The Mazda Kiyora was a concept car made by Mazda. It was first introduced at the 2008 Paris Motor Show. It was the planned next generation urban compact car intended to replace the Mazda2, although it never entered production. It was a design study for next-generation compact car and also an engineering study of high fuel efficiency gasoline engine. The design theme of the Mazda Kiyora was water. It was applied to a city, a new trend in the automotive market due to environmental concerns. The Mazda Kiyora achieved 32 km/L of fuel efficiency and 90g/km of emission.

==Styling==

===Design===
The Mazda Kiyora, meaning “clean and pure”, was designed for young city drivers. The design of the Mazda Kiyora was a collaborative work between Mazda Europe and Mazda Japan.

===Exterior===
The Mazda Kiyora had two butterfly doors and a tailgate. It had four seats and the rear two seats could be folded. The body frame was streamlined like Mazda's former concept car the Nagare series. The roof and two side doors were made with transparent material so you could see the monocoque & frame structure from the outside. It was designed not only to look like water stream, but also to increase the safety while decreasing the weight.

===Interior===
The dashboard inside the car used a touch screen technology. The driver could move and organize the icons including all the meters and audio system on the display.

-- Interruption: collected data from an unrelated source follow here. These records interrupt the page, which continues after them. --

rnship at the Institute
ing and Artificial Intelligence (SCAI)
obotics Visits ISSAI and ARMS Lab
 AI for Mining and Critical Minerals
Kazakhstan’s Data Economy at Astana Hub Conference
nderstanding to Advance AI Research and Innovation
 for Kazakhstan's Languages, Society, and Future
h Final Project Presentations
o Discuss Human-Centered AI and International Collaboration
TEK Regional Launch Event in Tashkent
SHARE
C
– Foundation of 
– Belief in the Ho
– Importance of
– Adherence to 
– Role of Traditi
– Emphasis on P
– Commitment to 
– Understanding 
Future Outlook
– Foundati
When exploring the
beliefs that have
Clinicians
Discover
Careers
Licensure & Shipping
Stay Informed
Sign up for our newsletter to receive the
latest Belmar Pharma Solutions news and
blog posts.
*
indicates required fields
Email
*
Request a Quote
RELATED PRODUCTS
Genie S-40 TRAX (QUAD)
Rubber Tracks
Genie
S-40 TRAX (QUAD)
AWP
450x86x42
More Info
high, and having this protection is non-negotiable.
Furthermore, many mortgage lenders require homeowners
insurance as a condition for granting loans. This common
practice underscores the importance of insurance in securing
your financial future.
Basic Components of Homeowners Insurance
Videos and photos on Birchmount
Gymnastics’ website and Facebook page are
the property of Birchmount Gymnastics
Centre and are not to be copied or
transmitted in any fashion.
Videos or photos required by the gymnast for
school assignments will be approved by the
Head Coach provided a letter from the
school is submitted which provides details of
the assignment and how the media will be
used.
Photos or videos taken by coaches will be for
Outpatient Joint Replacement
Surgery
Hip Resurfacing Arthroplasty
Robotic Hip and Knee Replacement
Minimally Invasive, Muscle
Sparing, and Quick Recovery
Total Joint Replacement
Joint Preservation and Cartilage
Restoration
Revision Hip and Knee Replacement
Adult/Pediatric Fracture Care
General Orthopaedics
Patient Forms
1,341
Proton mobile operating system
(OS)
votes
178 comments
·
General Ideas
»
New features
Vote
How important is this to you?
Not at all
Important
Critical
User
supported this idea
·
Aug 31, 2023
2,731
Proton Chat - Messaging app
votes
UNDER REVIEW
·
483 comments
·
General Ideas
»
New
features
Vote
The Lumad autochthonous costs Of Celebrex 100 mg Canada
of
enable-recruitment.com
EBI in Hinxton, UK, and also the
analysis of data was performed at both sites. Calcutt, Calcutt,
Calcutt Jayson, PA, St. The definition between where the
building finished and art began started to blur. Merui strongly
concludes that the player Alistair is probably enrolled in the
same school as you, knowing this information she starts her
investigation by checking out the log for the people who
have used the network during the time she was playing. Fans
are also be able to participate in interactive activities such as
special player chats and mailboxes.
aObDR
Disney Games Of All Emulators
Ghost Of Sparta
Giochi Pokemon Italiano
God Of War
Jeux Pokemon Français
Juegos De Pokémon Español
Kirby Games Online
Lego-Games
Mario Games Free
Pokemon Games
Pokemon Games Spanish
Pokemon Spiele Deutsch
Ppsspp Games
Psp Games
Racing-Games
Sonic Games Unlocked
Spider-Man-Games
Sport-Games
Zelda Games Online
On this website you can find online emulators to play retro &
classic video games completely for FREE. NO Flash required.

One notable feature of Mazda Kiyora was its roof. The roof was designed to collect rain water and purify it through an installed filter. The water was saved in a bottle installed in the car so that passengers could drink it.

==Technology==

===Engine===

The Mazda Kiyora used a 1.3-liter gasoline-powered four-cylinder direct-injection engine. The engine employed Mazda's unique idle reduction technology called “i-stop” and a more efficient six-speed automatic transmission. Mazda's “i-stop” system saved fuel in stop and go urban traffic by shutting down the engine automatically when the vehicle was stationary and restarting quickly and quietly. The Mazda Kiyora also used deceleration energy to charge the battery.

===Body and Fuel Efficiency===
To minimize its weight, the body frame was all carbon fiber. The Mazda Kiyora also used lightweight materials for interiors. These new materials made the Mazda Kiyora 100 kg lighter than the Mazda2. These technologies enabled the Mazda Kiyora to perform 32 km/L of mileage. It could have had the highest fuel efficiency of gasoline engine cars if it ever went into production. The Mazda Kiyora also produced less than 90g/km of emission.